TEMPO.CO, Denpasar - Bendesa Agung Majelis Utama Desa Pakraman (Ketua MUDP) Bali, Jero Gede Suwena Putus Upadesha, mengaku jengah atas adanya peristiwa berdarah di Lembaga Pemasyarakatan Kerobokan dan Jalan Teuku Umar, Denpasar, yang menewaskan empat korban jiwa.
“Kalau seperti demikian, terkutuklah kita karena merusak tatanan tanah leluhur,” kata Jero Gede Suwena, saat menghadiri kesepakatan perdamaian dua organisasi masyarakat yang sempat bertikai, Laskar Bali dan Baladika Bali, di Mapolda Bali, Denpasar, Jumat, 18 Desember 2015.
Menurut dia, bentrokan yang terjadi apalagi melibatkan sesama orang Bali hingga menyebabkan hilangnya nyawa. Maka, kata dia, meletehkan (mengotori) kesucian tanah Dewata.

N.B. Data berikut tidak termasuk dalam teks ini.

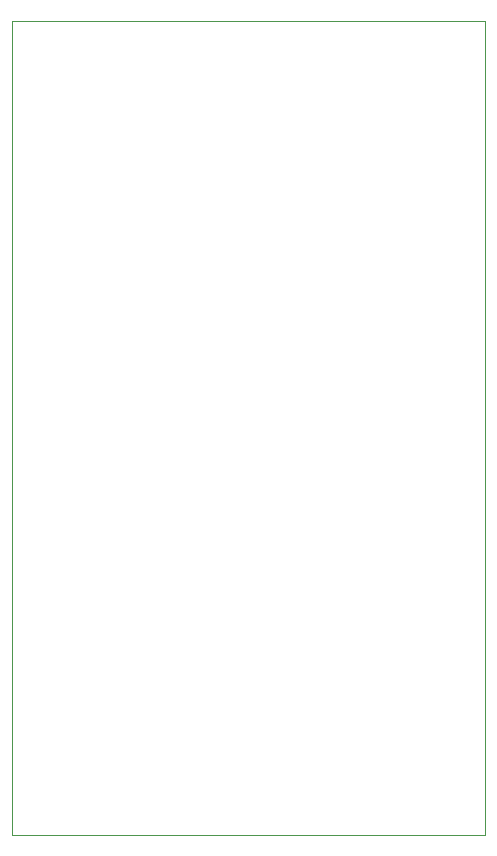
<source format=gm1>
%TF.GenerationSoftware,KiCad,Pcbnew,(6.0.2)*%
%TF.CreationDate,2022-03-21T08:59:47-06:00*%
%TF.ProjectId,carrier_board,63617272-6965-4725-9f62-6f6172642e6b,v1b*%
%TF.SameCoordinates,Original*%
%TF.FileFunction,Profile,NP*%
%FSLAX46Y46*%
G04 Gerber Fmt 4.6, Leading zero omitted, Abs format (unit mm)*
G04 Created by KiCad (PCBNEW (6.0.2)) date 2022-03-21 08:59:47*
%MOMM*%
%LPD*%
G01*
G04 APERTURE LIST*
%TA.AperFunction,Profile*%
%ADD10C,0.100000*%
%TD*%
G04 APERTURE END LIST*
D10*
X127000000Y-59000000D02*
X167000000Y-59000000D01*
X167000000Y-59000000D02*
X167000000Y-127900000D01*
X167000000Y-127900000D02*
X127000000Y-127900000D01*
X127000000Y-127900000D02*
X127000000Y-59000000D01*
M02*

</source>
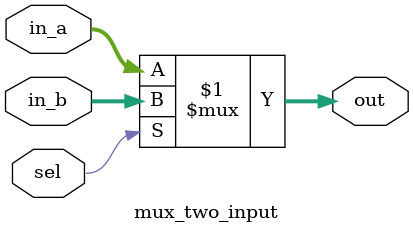
<source format=v>
module mux_two_input(
  input wire [31:0] in_a,
  input wire [31:0] in_b,
  input wire sel,
  output wire [31:0] out
);

// select of  makes out become a, 1 sets it to b
assign out = (sel) ? in_b : in_a;

endmodule

</source>
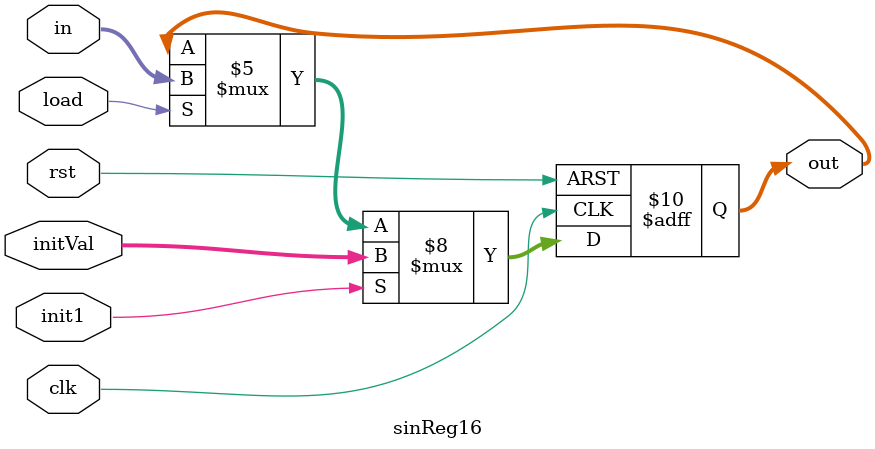
<source format=v>
module sinReg16 (input clk, rst, init1, load, input [15:0] initVal, 
  input [15:0] in, output reg [15:0] out);
  always @ (posedge clk, posedge rst) begin
    if (rst == 1)
      out <= 0;
    else begin
      if (init1 == 1)
        out <= initVal;
      else begin
        if (load == 1)
          out <= in;
      end
    end
  end
endmodule


</source>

“Di Bali Desa Adat masih tetap eksis dan memiliki hak tradisional. Jadi harus diadakan upacara pecaruan untuk memperbaiki keharmonisan dan keseimbangan manusia dengan manusia, manusia dengan lingkungan, dan manusia dengan Tuhan yang sempat terganggu,” ujarnya.
Ia mengumpamakan peristiwa bentrokan tersebut seperti kelakuan butha kala. Dan, kata dia, peristiwa seperti itu tidak boleh terulang lagi. Ia berharap pihak pemerintah daerah dan jajaran kepolisian mampu bersikap lebih tegas.
“Saya berharap pemerintah daerah harus mengevaluasi kegiatan-kegiatan ormas yang di luar aturan hukum, agama, dan adat. Dan, polisi mampu menegakkan hukum sebaik-baiknya. Peristiwa ini seperti teror yang membuat orang-orang menjadi takut. Inilah sifat butha kala,” tuturnya.